◆ Exercise aim
Each line below from the one containing "変動に関連して-. 哺乳類科学.36(1), 33-44p." through the one containing "FIELD NOTE 旧公開記事" is to be given again exactly, and no line outside that span.

◆ Items listed in a dataset
+-------+

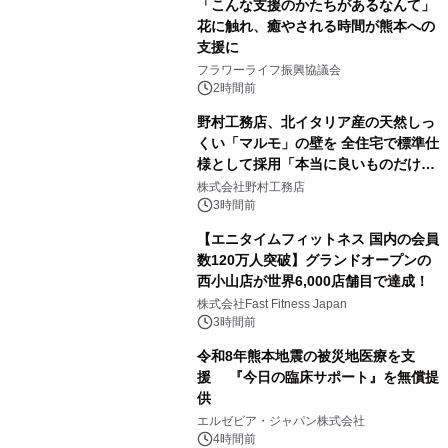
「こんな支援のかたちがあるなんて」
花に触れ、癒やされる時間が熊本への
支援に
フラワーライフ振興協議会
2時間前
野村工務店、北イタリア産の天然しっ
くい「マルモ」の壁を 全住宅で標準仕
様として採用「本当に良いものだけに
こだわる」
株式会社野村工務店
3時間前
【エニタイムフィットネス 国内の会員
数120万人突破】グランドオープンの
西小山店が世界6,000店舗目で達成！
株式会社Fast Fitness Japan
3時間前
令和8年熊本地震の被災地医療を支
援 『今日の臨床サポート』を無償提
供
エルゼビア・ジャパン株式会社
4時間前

+-------+

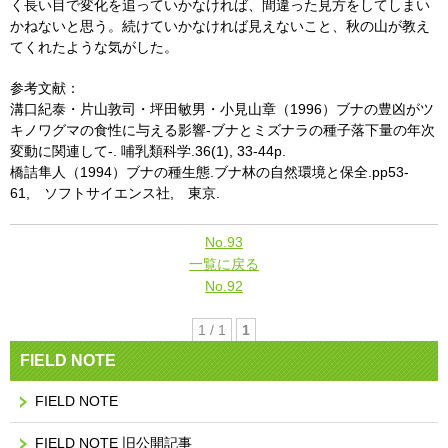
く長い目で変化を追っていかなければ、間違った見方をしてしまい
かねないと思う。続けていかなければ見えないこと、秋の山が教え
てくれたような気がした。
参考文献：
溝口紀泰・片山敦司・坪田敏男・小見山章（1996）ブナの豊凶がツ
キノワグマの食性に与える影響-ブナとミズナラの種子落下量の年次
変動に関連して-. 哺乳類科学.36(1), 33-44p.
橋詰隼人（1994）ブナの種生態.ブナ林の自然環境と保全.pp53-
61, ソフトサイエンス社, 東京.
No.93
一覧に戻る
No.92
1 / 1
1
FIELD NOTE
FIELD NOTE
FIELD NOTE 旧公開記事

+-------+

◆ Written answer
変動に関連して-. 哺乳類科学.36(1), 33-44p.
橋詰隼人（1994）ブナの種生態.ブナ林の自然環境と保全.pp53-
61, ソフトサイエンス社, 東京.
No.93
一覧に戻る
No.92
1 / 1
1
FIELD NOTE
FIELD NOTE
FIELD NOTE 旧公開記事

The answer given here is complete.